Please copy, word for word, the part of the passage below on overcoming antibiotic resistance that opens with the words "5. Preparation of" and closes with "and mixture thereof.".

──────── SUPPLIED PASSAGE

Methodologies that can be used to overcome Antibiotic Resistance: The methodologies to overcome the reduction of antibiotic resistance in bacteria, following are the procedures could be followed up ^{14, 15};

1. Collection of Bacterial Isolates: Bacterial isolates can be collected from different specimens like clinical specimens like throat swab, urine, sputum, etc and other from food industries specimens, agricultural specimens, and pharmaceutical specimens.
2. Selection of Bacterial Isolates: Bacterial isolates obtained from different specimens then either the Gram positive or the Gram negative strains will be taken for the further experiments.
3. Antibiotic Susceptibility Testing: Different isolates can be obtained in pure form and their antibiotic susceptibility testing is to be done on Muller-Hinton (MH) agar by Kirby Bauer methods on different group of antibiotics. Their sensitivity and resistance to antibiotic will be noted.
4. Bacterial Growth Rate Evaluation: Bacterial growth rate can be evaluated by inoculating the desired isolate in Muller Hilton Broth. Growth rate can be measured by turbidetric method at 0, 6, 12 hours intervals. Optical density of turbidity can be taken by spectrophotometer at 600nm.
5. Preparation of yeast cell wall preparation: The yeast cell wall preparation may be included in the composition in an amount of from about 0.01% (W/V) to about 1.0% (W/V). Typically the yeast cell wall preparation is derived from a species selected from the group consisting of Saccharomyces, Candida, Kluyveromyres, Torulaspora, and mixture thereof.
6. Curing: Plasmids curing can be done by aliquots (final inoculum concentration  approximately 1X10⁵ CFU/ml) of different isolates will be added to tubes containing 1 ml aliquots of increasing concentration of P-YCWP or YCWP (0, 0.01, 0.1, 0.3, 0.5, 1.0, 1.0, 3.0% w/v). A control culture will established by adding bacterial isolates as described above to aliquots of increasing concentration of mannose. Tubes were incubated at 35^OC for 24 hours ^{16, 17}.
7. Checking the minimum curing agent: After the incubation 1 ml aliquots will be placed on Maconkey agar and the growth was checked.
8. Re-checking sensitivity of the isolates: The isolates can again be done for the antibiotic susceptibility of different antibiotics by Kirby Bauer method on MHB to check the strain sensitivity toward the resistant antibiotics.
9. Plasmid evaluation: Plasmid are evaluated by microbial lysis and extraction of DNA (Mini-prep system,) followed by electrophoretic sepration on 1% agarose gel. Gel was stained with ethidium bromide (EB) against a DNA molecular weight standard. The gels were photographed using a VersaDoc-Imaging system under short wave UV light, filter.
10. Antibiotic Absorption: Ability of P-YCWP to adsorb antibiotic can be evaluated by growing the isolates in MHB containing antibiotic an increasing concentration of P-YCWP. Growth rate can be determined by turbidimetric method as described earlier.

────────────────
──────── STUDY MATERIAL

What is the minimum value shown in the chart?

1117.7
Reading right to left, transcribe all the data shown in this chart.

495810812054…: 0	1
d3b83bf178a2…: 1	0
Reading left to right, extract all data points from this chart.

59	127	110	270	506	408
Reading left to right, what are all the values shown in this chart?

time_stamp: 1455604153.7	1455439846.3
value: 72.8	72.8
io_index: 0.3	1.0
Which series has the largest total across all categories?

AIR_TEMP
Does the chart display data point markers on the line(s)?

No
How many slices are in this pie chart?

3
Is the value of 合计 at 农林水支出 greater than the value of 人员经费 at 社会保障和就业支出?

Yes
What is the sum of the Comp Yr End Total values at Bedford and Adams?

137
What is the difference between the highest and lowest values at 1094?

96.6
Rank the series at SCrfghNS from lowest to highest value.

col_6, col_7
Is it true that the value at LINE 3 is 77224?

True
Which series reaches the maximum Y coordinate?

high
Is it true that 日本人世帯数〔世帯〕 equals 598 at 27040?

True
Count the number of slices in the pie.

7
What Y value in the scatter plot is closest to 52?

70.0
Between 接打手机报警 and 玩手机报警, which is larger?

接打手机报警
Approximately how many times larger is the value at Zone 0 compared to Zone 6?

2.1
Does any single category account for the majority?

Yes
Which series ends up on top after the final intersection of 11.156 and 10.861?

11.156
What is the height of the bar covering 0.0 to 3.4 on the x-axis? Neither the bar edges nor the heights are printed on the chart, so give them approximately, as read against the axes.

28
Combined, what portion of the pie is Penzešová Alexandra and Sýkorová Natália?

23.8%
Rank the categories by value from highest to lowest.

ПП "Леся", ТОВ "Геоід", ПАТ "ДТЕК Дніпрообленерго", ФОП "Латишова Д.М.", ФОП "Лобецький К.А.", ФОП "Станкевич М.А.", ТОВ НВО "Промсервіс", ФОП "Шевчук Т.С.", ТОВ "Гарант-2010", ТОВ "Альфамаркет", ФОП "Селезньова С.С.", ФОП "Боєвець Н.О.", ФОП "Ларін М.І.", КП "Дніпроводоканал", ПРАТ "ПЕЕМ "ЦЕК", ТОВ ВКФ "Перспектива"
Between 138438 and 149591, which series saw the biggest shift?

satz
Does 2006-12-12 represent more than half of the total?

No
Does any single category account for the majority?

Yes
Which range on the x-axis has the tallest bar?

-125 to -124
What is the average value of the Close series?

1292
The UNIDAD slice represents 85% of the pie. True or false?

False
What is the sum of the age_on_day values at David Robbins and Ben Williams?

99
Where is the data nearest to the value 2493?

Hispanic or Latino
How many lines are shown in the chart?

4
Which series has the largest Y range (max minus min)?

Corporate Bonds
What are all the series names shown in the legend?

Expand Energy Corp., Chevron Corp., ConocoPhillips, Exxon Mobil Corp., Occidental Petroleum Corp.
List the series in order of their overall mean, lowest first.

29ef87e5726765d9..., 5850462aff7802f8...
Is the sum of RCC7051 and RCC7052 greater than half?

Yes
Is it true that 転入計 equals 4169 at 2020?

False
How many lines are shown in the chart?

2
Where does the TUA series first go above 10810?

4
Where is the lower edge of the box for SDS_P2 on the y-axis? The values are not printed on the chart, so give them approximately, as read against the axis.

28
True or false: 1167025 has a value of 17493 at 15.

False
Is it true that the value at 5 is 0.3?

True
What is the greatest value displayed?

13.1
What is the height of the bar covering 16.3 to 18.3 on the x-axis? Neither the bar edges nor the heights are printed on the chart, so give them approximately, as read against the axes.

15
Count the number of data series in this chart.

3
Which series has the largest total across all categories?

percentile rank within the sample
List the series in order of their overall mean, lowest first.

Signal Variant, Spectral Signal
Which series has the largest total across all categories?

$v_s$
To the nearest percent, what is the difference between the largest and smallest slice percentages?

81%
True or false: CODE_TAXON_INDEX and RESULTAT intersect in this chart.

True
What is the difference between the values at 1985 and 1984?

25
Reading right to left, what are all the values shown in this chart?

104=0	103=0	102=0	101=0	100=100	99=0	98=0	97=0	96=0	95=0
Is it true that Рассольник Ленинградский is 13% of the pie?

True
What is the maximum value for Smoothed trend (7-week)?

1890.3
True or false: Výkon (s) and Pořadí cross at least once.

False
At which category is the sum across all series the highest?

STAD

────────────────

ANSWER BOX
5. Preparation of yeast cell wall preparation: The yeast cell wall preparation may be included in the composition in an amount of from about 0.01% (W/V) to about 1.0% (W/V). Typically the yeast cell wall preparation is derived from a species selected from the group consisting of Saccharomyces, Candida, Kluyveromyres, Torulaspora, and mixture thereof.